# Instructions to follow:
All lines in the data below carrying the string "round" are to be located and copied.

# Entries provided:
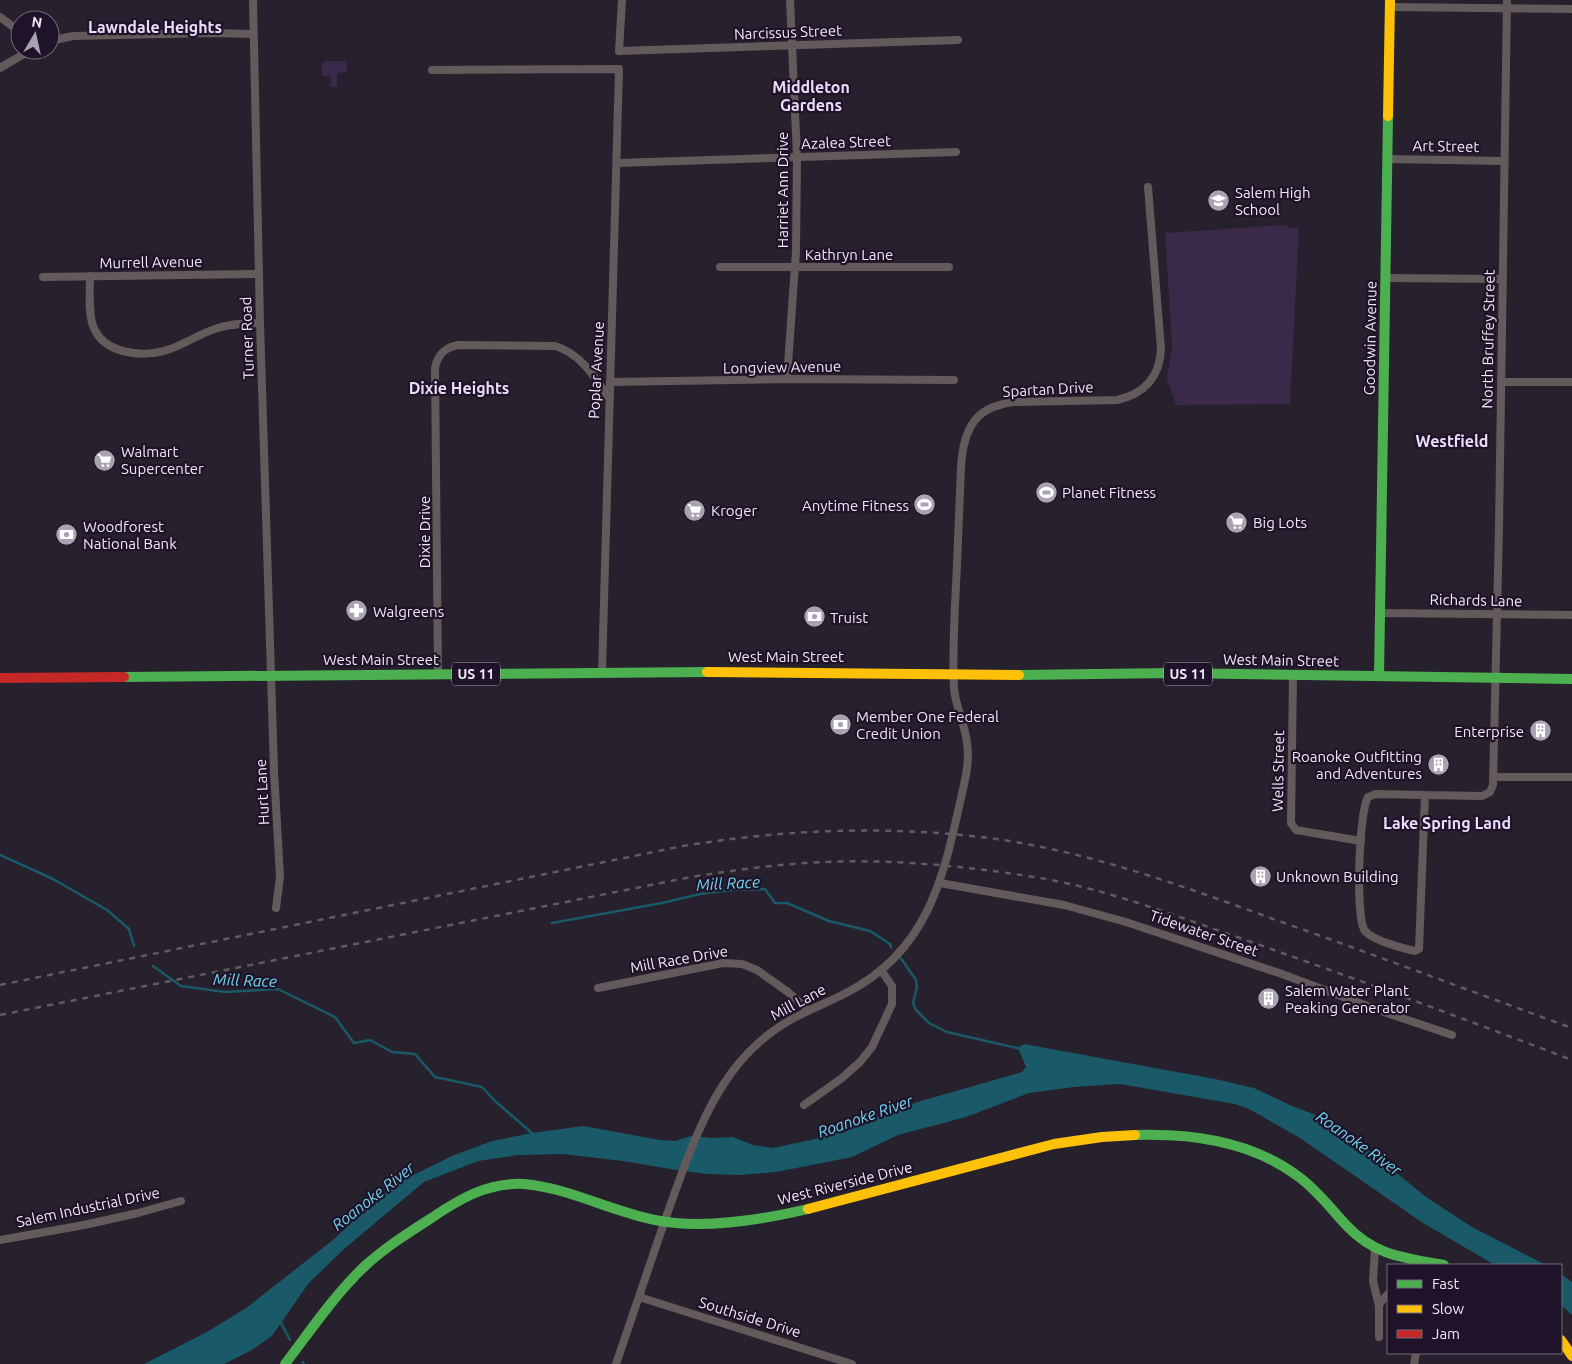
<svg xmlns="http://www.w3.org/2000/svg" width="1572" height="1364" font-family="Ubuntu,sans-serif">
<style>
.green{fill:#3a2948}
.water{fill:#1a5967}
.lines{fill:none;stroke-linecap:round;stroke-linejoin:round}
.stream{stroke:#1a5967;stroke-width:2.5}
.street{stroke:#625a5b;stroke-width:8}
.fast{stroke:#4caf50;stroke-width:10}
.slow{stroke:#ffc107;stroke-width:10}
.jam{stroke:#c62828;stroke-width:10}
.rail{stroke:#615b60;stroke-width:2.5;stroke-dasharray:6 6;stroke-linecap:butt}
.labels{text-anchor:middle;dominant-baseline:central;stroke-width:4.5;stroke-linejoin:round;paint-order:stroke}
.shield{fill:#1e1328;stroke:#b0a7b8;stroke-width:1}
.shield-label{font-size:14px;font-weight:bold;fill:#efe7f6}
.street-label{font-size:15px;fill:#efe7f6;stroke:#1e1328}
.poi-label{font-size:15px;fill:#efe7f6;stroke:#1e1328;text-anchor:start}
.neighbourhood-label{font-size:16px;font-weight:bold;fill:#e8defb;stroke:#1e1328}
.water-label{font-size:16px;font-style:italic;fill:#71d5ee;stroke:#1e1328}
</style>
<rect width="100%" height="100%" fill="#27212d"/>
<g class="green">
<polygon points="325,61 345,61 347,63 347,72 337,73 337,87 331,87 331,76 322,76 322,65"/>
<polygon points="1285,225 1289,228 1299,228 1290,404 1176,405 1167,379 1172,346 1165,233"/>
</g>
<g class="water">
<polygon points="1024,1044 1215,1079 1254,1088 1292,1106 1334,1122 1426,1197 1472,1227 1546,1265 1495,1265 1423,1223 1300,1138 1249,1109 1235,1104 1120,1084 1074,1087 1029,1093 966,1117 898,1135 852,1157 776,1172 740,1175 707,1174 670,1169 623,1161 563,1154 518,1155 478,1161 424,1182 344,1249 308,1284 272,1336 252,1350 224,1364 144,1364 207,1332 246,1308 333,1240 372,1203 401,1181 452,1156 492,1141 532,1133 583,1126 660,1140 675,1141 691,1136 713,1138 733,1137 753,1145 773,1148 815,1139 847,1129 879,1116 921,1101 1022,1072 1026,1067 1018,1048"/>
<polygon points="1561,1274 1572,1282 1572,1315 1561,1305"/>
</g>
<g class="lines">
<g class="stream">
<polyline points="0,855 53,879 107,910 129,929 134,946"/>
<polyline points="552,923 662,903 700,894 731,890 765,889 775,903 787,903 829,921 870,931 890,944 891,947"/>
<polyline points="900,957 916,980 917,987 913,1003 916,1010 929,1023 947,1032 1021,1049"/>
<polyline points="153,966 181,986 225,992 278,989 335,1017 354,1043 370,1040 392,1052 415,1054 435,1077 482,1087 495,1101 532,1133 532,1135"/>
<polyline points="280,1321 290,1340"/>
<polyline points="303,1362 304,1364"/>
</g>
<g class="street">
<polyline points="253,0 260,323 274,771 280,877 276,908"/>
<polyline points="622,0 619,51 958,40"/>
<polyline points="1390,7 1572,9"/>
<polyline points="0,17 20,32"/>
<polyline points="50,41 73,36 209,33 253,34"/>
<polyline points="0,68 31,50"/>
<polyline points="432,70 619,69 602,672"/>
<polyline points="1388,159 1504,161"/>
<polyline points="617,163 956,152"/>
<polyline points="720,267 949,267"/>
<path d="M 90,276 C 90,292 88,311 93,326 C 104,355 144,358 170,349 C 185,344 199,334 215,329 C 230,323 245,324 260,323"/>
<polyline points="43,277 259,274"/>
<polyline points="1386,278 1503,279"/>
<polyline points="787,379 796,251 797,157 790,0"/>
<polyline points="610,382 787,379 954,380"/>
<polyline points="1501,382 1572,382"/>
<polyline points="1380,613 1572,615"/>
<path d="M 438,674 L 435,368 C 438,354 445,347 459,345 L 555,346 C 580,353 595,377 609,398"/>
<polyline points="1293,675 1291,823 1296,830 1361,841"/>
<polyline points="1493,777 1572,777"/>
<path d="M 1425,795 L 1376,794 L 1368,797 C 1359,811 1355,918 1365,931 C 1374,941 1402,948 1415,951 L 1419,949 L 1425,795 L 1482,796 L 1490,792 L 1493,785 L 1499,527 L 1507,0"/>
<polyline points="940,883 1064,905 1126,922 1282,974 1378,1010 1452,1035"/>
<polyline points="598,988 723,963 742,964 757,970 788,992 808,1010"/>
<polyline points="804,1105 842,1078 860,1062 872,1047 892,1004 892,986 881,970"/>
<polyline points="0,1240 84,1225 138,1213 181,1201"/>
<polyline points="1375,1248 1373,1281 1379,1306 1379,1337"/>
<polyline points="639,1297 852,1364"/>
<polyline points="1379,1304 1388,1294"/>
<path d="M 616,1364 C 632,1316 649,1268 665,1220 C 682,1173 701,1113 732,1072 C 750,1048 773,1028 800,1015 C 815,1007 831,1001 846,993 C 927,952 943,880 961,798 C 965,780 970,762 967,743 C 965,724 956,708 954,689 C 952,648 955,606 957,565 C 958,541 959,516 960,492 C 961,470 960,446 971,426 C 980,410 995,405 1013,402 L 1117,400 C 1144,394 1160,377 1161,349 L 1148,187"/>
<polyline points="1414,1364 1416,1353"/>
</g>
<g class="fast">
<polyline points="1019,675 1173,673 1572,679"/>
<polyline points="1379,676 1388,116"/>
<polyline points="124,677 707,672"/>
<path d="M 1135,1135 C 1191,1133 1253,1142 1299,1177 C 1318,1191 1331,1209 1347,1226 C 1375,1256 1406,1258 1444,1265"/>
<path d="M 285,1364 C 311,1330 335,1294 366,1265 C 386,1247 408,1233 430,1219 C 459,1199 488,1182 524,1184 C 569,1188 610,1211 655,1220 C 703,1230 761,1220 808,1209"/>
</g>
<g class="slow">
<polyline points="1388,116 1390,0"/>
<polyline points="707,672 1019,675"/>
<polyline points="808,1209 1054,1144 1102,1137 1135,1135"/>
<polyline points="1561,1340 1572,1356"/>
</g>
<polyline class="jam" points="0,678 124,677"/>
<g class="rail">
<path d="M 0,985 L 683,846 C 787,829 892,825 996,839 C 1094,853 1185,887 1276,920 C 1375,955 1473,992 1572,1028"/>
<path d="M 0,1015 L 691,877 C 735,870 779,864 823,862 C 894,859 964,866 1034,877 C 1104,888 1173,915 1240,938 C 1351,977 1462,1018 1572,1060"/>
</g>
</g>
<defs>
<symbol id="university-disc" viewBox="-11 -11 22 22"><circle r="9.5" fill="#a9a2b0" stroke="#1e1328"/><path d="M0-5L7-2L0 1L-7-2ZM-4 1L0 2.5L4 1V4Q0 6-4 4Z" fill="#fff"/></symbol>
<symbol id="supermarket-disc" viewBox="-11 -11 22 22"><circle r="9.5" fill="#a9a2b0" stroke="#1e1328"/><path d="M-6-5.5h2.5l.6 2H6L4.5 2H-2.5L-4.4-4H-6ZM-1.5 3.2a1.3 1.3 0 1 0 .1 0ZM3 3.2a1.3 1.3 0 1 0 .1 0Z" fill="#fff"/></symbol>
<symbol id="stadium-disc" viewBox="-11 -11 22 22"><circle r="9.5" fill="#a9a2b0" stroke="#1e1328"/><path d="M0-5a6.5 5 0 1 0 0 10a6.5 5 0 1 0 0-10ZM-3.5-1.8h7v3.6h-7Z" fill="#fff"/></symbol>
<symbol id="bank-disc" viewBox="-11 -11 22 22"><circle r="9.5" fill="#a9a2b0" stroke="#1e1328"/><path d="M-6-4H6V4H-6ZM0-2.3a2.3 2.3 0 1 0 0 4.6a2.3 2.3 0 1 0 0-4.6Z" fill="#fff"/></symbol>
<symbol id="pharmacy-disc" viewBox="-11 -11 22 22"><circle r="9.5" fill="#a9a2b0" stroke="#1e1328"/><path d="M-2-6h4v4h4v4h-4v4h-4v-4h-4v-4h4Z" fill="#fff"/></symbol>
<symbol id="building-disc" viewBox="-11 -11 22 22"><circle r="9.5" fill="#a9a2b0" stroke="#1e1328"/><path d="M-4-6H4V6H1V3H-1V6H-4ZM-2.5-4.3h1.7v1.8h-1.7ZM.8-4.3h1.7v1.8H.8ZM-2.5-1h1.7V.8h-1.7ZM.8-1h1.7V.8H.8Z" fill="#fff"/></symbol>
</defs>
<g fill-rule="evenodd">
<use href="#university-disc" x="1206" y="188" width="25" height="25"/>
<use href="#supermarket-disc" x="92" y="448" width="25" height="25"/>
<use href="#stadium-disc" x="1034" y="480" width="25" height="25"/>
<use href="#stadium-disc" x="912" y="492" width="25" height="25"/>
<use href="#supermarket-disc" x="682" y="498" width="25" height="25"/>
<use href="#supermarket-disc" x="1224" y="510" width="25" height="25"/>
<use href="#bank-disc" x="54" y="522" width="25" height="25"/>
<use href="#pharmacy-disc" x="344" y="598" width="25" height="25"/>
<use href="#bank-disc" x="802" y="604" width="25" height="25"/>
<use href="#bank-disc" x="828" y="712" width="25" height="25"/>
<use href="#building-disc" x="1528" y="718" width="25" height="25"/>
<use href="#building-disc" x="1426" y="752" width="25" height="25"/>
<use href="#building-disc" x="1248" y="864" width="25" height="25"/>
<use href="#building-disc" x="1256" y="986" width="25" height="25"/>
</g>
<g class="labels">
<g class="shield">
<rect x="452" y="662.5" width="48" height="23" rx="4"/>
<rect x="1164" y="662.5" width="48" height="23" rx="4"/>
</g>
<g class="shield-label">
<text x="476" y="674">US 11</text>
<text x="1188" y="674">US 11</text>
</g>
<g class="street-label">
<text transform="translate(788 32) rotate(-2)">Narcissus Street</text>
<text transform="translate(846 142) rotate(-2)">Azalea Street</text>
<text transform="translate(1446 146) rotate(1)">Art Street</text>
<text transform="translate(782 190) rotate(-90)">Harriet Ann Drive</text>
<text x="849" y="254">Kathryn Lane</text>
<text transform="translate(151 262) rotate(-1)">Murrell Avenue</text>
<text transform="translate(247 338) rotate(-92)">Turner Road</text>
<text transform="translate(1370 338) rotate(-89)">Goodwin Avenue</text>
<text transform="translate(1488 339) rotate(-89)">North Bruffey Street</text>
<text transform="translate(782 367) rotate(-1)">Longview Avenue</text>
<text transform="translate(596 370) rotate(-87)">Poplar Avenue</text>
<text transform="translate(1048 389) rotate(-3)">Spartan Drive</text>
<text transform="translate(424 532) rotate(-90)">Dixie Drive</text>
<text transform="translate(1476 600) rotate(1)">Richards Lane</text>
<text x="786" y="656">West Main Street</text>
<text x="381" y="659">West Main Street</text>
<text transform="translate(1281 660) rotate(1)">West Main Street</text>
<text transform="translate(1278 771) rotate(-89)">Wells Street</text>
<text transform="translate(262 792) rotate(-93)">Hurt Lane</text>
<text transform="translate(1204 933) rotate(19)">Tidewater Street</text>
<text transform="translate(679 959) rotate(-10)">Mill Race Drive</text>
<text transform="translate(798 1002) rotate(-28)">Mill Lane</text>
<text transform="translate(845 1183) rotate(-14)">West Riverside Drive</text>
<text transform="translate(88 1207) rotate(-12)">Salem Industrial Drive</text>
<text transform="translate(750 1317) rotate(17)">Southside Drive</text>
</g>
<g class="poi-label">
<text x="1235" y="192">Salem High<tspan x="1235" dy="17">School</tspan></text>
<text x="121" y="451">Walmart<tspan x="121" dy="17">Supercenter</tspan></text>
<text x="1062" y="492">Planet Fitness</text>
<text x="909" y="505" text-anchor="end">Anytime Fitness</text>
<text x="711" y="510">Kroger</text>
<text x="1253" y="522">Big Lots</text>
<text x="83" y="526">Woodforest<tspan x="83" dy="17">National Bank</tspan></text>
<text x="373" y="611">Walgreens</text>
<text x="830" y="617">Truist</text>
<text x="856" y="716">Member One Federal<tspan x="856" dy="17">Credit Union</tspan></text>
<text x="1524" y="731" text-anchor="end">Enterprise</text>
<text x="1422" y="756" text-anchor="end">Roanoke Outfitting<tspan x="1422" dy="17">and Adventures</tspan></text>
<text x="1276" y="876">Unknown Building</text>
<text x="1285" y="990">Salem Water Plant<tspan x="1285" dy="17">Peaking Generator</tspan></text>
</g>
<g class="neighbourhood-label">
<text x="155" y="27">Lawndale Heights</text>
<text x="811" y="87">Middleton<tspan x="811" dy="18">Gardens</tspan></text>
<text x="459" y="388">Dixie Heights</text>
<text x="1452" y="441">Westfield</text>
<text x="1447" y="823">Lake Spring Land</text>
</g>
<g class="water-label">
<text transform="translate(728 883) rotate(-3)">Mill Race</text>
<text transform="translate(245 980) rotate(2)">Mill Race</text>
<text transform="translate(865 1116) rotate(-19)">Roanoke River</text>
<text transform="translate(1359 1143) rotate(35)">Roanoke River</text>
<text transform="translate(373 1196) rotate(-38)">Roanoke River</text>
</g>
</g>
<rect x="1387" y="1264" width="175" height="90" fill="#1e1328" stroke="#72687a"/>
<rect x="1397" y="1280" width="25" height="8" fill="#4caf50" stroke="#72687a"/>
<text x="1432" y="1289" font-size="15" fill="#efe7f6">Fast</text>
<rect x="1397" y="1305" width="25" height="8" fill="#ffc107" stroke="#72687a"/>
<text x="1432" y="1314" font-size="15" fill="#efe7f6">Slow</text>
<rect x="1397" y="1330" width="25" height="8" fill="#c62828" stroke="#72687a"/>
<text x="1432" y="1339" font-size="15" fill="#efe7f6">Jam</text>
<g transform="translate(35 35) rotate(9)"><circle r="24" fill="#1e1328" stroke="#72687a"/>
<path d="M0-4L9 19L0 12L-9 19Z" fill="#a9a2b0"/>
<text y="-8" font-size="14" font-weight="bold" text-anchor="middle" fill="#efe7f6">N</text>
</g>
</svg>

# Solution to this problem:
.lines{fill:none;stroke-linecap:round;stroke-linejoin:round}
.labels{text-anchor:middle;dominant-baseline:central;stroke-width:4.5;stroke-linejoin:round;paint-order:stroke}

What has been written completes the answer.